LAS VEGAS – Before every Arizona basketball game in Tucson, a pregame hype video plays on the McKale Center scoreboard. Former stars that once donned the navy blue and cardinal red come on the screen. One by one, they read off the program’s accomplishments.
“Eleven Elite Eights,” former Arizona guard and current Orlando Magic forward Aaron Gordon says.
Los Angeles Lakers coach and former Wildcat Luke Walton follows: “Four Final Fours.”
“One national championship,” Golden State Warriors coach, and former Arizona guard, Steve Kerr says.
Just a few weeks ago, former Arizona guards Allonzo Trier and Rawle Alkins each thought they were going to boost the first number of each of those videos: NBA draft picks.
Alkins was a second-round mainstay in most mock drafts and although many didn’t expect to hear Trier’s name called on draft night, his phone did in fact ring.
After they hosted him for a pre-draft workout, the New York Knicks had interest in him, Trier knew. Following that, the two parties remained in touch through draft night. There, he thought the Knicks were going to take him with pick No. 36. Instead, they opted for size and took center Mitchell Robinson.
But the former Arizona guard still had his mind set on the Big Apple, valuing the fit the Knicks offered over the achievement of being drafted.
“I had a chance to be picked from about 41 and on and they were all places that I didn’t think were great fits so I turned down pretty much everybody after that and decided that we were going to go with the Knicks because it was the best fit for me in the first place,” Trier said.
Alkins wasn’t able to exactly hand-pick his destination in the same respect. The projections that had him hovering around the mid-40s were wrong. Instead, he was thrown to the wolves that is undrafted free agency.
He signed an Exhibit 10 contract with the Toronto Raptors, which in essence is just a training camp invite with possible contract incentives if he makes the team or gets a two-way contact. Not exactly his ideal situation.
“I guess you could say it’s a humbling experience,” Alkins said. “You know I really didn’t expect that but when it happened, it was onto the next step. You can’t really think about it throughout the process, you have to just keep moving forward.”

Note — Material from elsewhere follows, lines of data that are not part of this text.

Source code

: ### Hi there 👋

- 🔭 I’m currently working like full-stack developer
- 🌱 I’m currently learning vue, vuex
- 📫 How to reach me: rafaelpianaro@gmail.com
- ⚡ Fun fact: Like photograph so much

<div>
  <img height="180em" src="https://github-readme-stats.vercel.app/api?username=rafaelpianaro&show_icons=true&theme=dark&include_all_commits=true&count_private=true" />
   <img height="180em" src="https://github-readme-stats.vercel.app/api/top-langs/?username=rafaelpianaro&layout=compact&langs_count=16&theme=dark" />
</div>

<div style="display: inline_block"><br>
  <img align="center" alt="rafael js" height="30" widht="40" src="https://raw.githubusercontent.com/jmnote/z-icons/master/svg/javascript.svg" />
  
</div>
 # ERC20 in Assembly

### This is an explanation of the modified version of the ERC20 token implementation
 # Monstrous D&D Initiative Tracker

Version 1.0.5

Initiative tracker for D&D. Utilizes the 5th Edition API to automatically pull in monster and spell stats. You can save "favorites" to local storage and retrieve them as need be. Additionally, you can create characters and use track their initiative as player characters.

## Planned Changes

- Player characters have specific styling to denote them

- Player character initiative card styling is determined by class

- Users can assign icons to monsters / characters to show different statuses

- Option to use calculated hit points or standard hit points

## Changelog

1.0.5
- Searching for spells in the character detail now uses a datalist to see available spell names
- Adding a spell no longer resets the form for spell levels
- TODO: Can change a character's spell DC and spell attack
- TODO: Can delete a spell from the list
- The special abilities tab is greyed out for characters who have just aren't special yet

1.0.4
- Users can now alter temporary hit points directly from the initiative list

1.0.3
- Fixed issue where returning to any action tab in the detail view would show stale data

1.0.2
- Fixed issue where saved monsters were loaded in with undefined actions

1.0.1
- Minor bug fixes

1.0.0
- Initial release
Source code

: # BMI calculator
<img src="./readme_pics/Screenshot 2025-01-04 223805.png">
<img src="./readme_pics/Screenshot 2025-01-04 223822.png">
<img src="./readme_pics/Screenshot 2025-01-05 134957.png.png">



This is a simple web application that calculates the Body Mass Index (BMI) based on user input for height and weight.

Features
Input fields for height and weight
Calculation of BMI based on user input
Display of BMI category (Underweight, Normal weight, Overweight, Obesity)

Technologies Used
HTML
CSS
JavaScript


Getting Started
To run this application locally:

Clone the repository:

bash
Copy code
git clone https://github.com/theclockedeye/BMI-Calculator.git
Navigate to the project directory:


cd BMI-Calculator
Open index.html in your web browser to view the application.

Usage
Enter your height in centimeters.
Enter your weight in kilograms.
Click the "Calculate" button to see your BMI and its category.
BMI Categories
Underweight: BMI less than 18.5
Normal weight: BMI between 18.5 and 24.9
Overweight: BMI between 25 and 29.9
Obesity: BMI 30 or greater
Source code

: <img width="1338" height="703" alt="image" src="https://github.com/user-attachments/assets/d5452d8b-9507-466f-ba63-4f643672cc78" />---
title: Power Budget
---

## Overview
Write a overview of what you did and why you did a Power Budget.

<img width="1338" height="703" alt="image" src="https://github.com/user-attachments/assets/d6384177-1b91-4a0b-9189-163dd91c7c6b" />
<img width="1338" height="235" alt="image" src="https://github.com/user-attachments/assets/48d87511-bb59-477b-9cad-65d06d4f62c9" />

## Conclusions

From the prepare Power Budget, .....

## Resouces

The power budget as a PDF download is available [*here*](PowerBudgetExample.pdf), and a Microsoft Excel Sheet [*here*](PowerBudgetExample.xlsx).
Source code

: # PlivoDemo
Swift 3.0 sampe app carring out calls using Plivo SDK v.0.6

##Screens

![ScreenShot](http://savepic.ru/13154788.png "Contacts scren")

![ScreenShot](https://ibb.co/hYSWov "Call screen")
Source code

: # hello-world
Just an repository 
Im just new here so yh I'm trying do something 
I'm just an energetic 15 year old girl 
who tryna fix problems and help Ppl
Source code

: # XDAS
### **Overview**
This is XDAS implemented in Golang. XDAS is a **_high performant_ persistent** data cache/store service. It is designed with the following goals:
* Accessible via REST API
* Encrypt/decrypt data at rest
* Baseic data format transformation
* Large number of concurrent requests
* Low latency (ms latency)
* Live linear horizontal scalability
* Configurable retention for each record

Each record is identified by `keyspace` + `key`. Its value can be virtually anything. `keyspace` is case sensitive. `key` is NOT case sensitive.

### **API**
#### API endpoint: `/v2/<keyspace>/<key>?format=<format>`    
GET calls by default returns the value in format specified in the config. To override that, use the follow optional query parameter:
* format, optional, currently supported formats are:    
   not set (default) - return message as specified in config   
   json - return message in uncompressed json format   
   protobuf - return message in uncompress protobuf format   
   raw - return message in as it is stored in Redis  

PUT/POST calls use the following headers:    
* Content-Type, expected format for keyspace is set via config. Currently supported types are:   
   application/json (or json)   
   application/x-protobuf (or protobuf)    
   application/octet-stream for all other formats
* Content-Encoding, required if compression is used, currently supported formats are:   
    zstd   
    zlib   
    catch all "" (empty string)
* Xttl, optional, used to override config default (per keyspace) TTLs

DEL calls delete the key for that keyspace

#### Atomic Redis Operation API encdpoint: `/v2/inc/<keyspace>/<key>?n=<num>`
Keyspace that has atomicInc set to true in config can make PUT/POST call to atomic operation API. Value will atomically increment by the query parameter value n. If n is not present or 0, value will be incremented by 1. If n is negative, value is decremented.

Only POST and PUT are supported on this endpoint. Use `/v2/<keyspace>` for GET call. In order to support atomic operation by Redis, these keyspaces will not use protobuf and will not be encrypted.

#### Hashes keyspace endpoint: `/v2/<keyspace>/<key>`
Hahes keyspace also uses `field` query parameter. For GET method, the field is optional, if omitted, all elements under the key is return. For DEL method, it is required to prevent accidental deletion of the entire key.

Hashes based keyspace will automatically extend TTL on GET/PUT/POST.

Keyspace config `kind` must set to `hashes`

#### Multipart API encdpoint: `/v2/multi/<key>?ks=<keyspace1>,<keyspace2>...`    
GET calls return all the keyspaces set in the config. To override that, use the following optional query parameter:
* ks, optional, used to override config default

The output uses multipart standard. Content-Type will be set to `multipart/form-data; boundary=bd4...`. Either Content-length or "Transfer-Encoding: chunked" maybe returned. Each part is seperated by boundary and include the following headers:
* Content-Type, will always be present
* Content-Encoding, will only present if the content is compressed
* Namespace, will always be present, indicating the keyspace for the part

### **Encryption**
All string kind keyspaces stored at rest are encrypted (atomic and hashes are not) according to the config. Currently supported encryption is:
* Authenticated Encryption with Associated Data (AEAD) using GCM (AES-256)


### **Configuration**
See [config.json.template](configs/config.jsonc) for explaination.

For Alkins and Trier, an NBA roster is not guaranteed. But at summer league last week, they had the chance to compete against NBA players in an NBA setting — making a first impression on their respective organizations.
Trier averaged 17 points and 5.5 rebounds in the Knicks’ four games, excelling alongside fellow rookie Kevin Knox. Those figures closely rival the 6-foot-4, 190-pound guard’s stats at Arizona, and he believes the NBA game suits him better.
“How much space there is,” Trier said when asked what the biggest change is from college. “It fits my game a lot better, allows me to have more room to operate. Also, the probably biggest change is the more physical it lets you be, on cutting and things like that, where in college it’s more freedom of movement”
Alkins, who averaged nine points and 4.7 rebounds in the Raptors’ six summer league games, feels the only difference between the NBA and college is the level of competition. Instead of trying to drive against an 18-year-old, he’s getting bodied up by guys with multiple years of professional experience.
But Alkins demeanor is admirable. His goal isn’t to try and make the Hall of Fame with his summer league performance, it’s to show what he can do, learn and live with the results.
“Expectations lead to disappointments,” he said. “So for me, I’m just going to stay even-keeled — never get too high, never get too low.”
When the Raptors called him on draft night, they told him the story of their guard Fred Van Vleet. After going undrafted in 2017, he led the Raptors in summer league scoring, averaging over 18 points a game, eventually signing a two-year, $18 million contract with the team just before this year’s summer league.
Alkins said Toronto looks at him like Van Vleet. Maybe the comparison is valid but regardless, the Raptors both gave them one thing: an opportunity.
Alkins and Trier still keep in constant contact. The text and exchange highlight videos with one another through a group chat many of their former Arizona teammates. But Alkins quickly dismissed the notion that his situation was subdued because his former teammate was going through the same thing.
“I never want to wish that upon any teammate,” he said.